Could you output every line of the data below word for word, leaving out the pictures?

Start Records provided

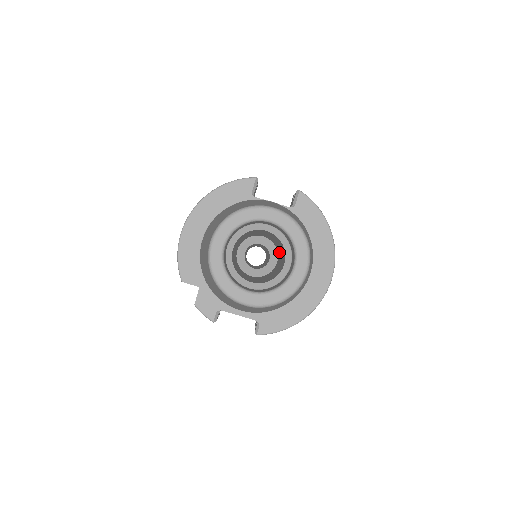
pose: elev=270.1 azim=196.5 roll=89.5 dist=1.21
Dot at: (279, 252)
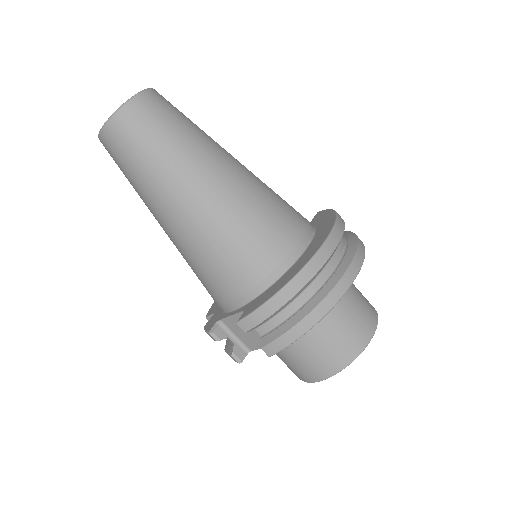
Dot at: occluded
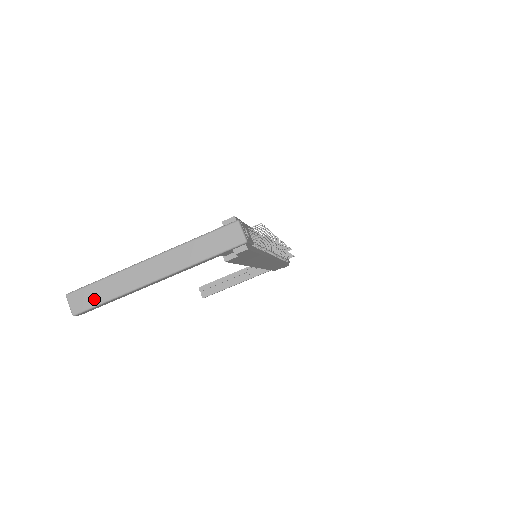
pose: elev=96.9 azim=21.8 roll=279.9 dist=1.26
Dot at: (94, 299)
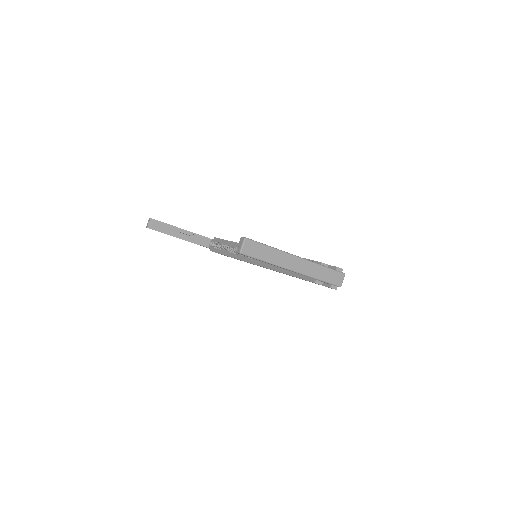
Dot at: (258, 254)
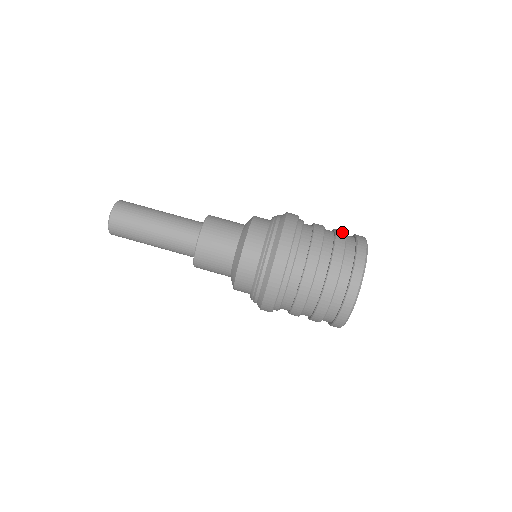
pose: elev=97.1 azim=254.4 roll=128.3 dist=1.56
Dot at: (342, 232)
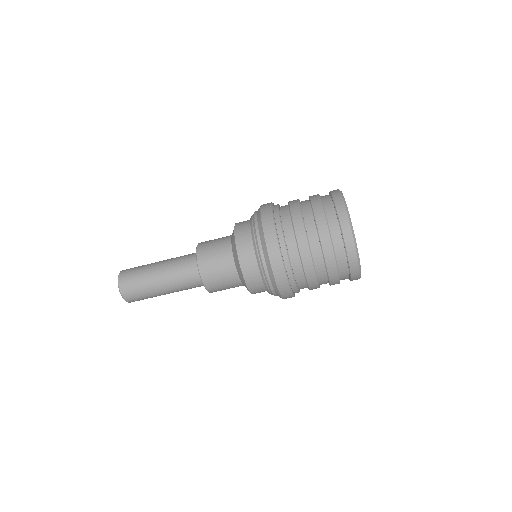
Dot at: (325, 229)
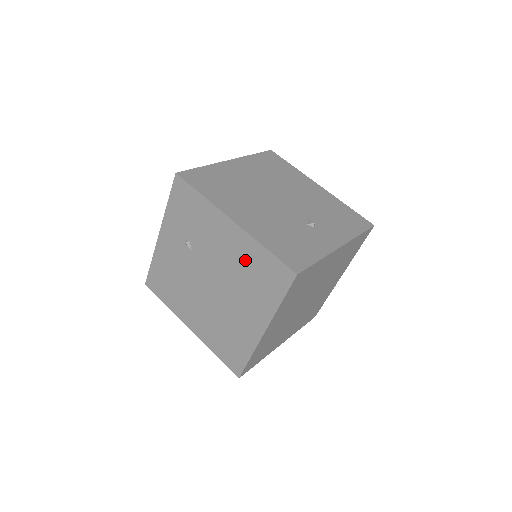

End Records provided

◆ Answer for this exercise ◆
pose: elev=270.1 azim=196.5 roll=89.5 dist=1.21
Dot at: (279, 252)
Dot at: occluded
pose: elev=96.9 azim=21.8 roll=279.9 dist=1.26
Dot at: (94, 299)
Dot at: (258, 254)
pose: elev=97.1 azim=254.4 roll=128.3 dist=1.56
Dot at: (342, 232)
Dot at: (325, 229)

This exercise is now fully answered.